When any person neglects or refuses to maintain-
(a) wife,
(b) children,
(c) parents,
they can claim maintenance by filing an application before the Magistrate.
• Such maintenance is granted at such monthly rate, as the Magistrate thinks fit.
• If you are a woman and have been divorced by your husband or you have obtained divorce from your husband, you are entitled to
maintenance.
• However, a wife cannot claim maintenance in case she is living in adultery or she without any sufficient reason refuses to live with her
husband. If she remarries, after the date of her divorce, she cannot claim any such maintenance. On any of these grounds, a
husband may apply for cancellation of any such order of maintenance.
• If husband and wife are living separately by mutual consent, even in that situation wife is not entitled to claim any such
maintenance.

Sufficient Means to Maintain - Satisfaction of Magistrate


• Before any such order is passed in favour of the applicant, Magistrate is to be satisfied that the person who neglects or refuses to maintain must have sufficient means.
• In case one claims maintenance in the capacity of wife, she must be unable to maintain herself. In case of claim of maintenance in the capacity of a child, legitimate
or illegitimate minor children, whether married or not, they can claim maintenance, if they are unable to maintain themselves.

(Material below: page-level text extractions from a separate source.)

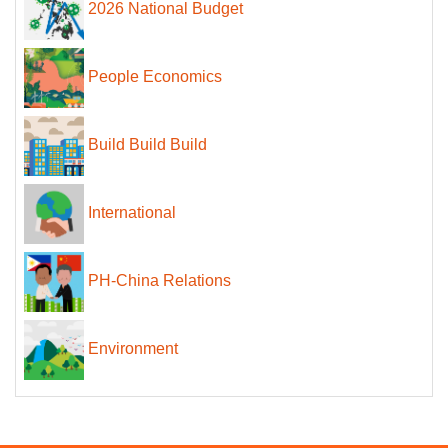
2026 National Budget
People Economics
Build Build Build
International
PH-China Relations
Environment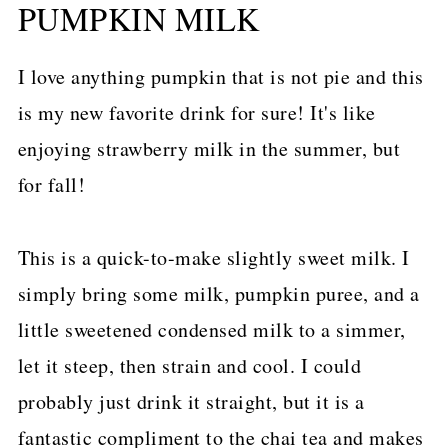
PUMPKIN MILK
I love anything pumpkin that is not pie and this
is my new favorite drink for sure! It's like
enjoying strawberry milk in the summer, but
for fall!
This is a quick-to-make slightly sweet milk. I
simply bring some milk, pumpkin puree, and a
little sweetened condensed milk to a simmer,
let it steep, then strain and cool. I could
probably just drink it straight, but it is a
fantastic compliment to the chai tea and makes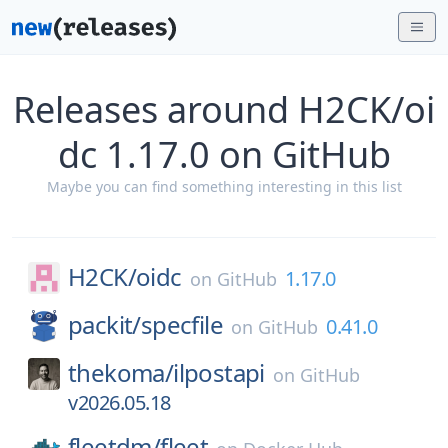
Releases around H2CK/oi
dc 1.17.0 on GitHub
Maybe you can find something interesting in this list
H2CK/
oidc
1.17.0
on
GitHub
packit/
specfile
0.41.0
on
GitHub
thekoma/
ilpostapi
on
GitHub
v2026.05.18
fleetdm/
fleet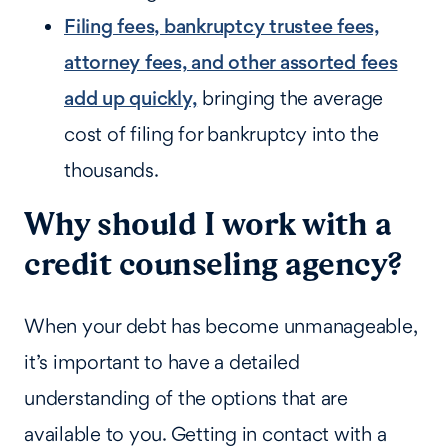
Filing fees, bankruptcy trustee fees,
attorney fees, and other assorted fees
add up quickly,
bringing the average
cost of filing for bankruptcy into the
thousands.
Why should I work with a
credit counseling agency?
When your debt has become unmanageable,
it’s important to have a detailed
understanding of the options that are
available to you. Getting in contact with a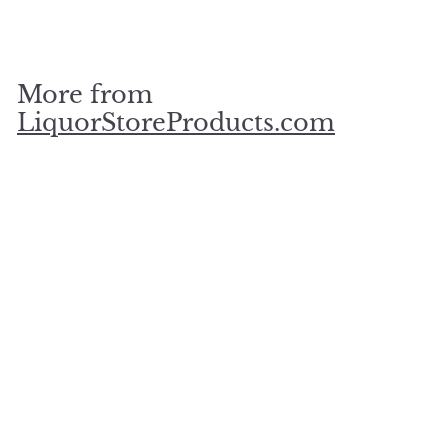
$
$75
00
7
5
.
More from
0
0
LiquorStoreProducts.com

• Even if they have attained majority, they can still claim maintenance, but only when they are unable to maintain themselves because of any physical or mental
abnormality or injury.
• Married daughter is not entitled to claim such maintenance. In case of minor married female child, she would be entitled to claim maintenance from her father, if she is
unable to maintain herself, until she attains majority, if the Magistrate is satisfied that her husband is not possessed of sufficient means.
• You as one of the parents are entitled to claim maintenance, when you are unable to maintain yourself.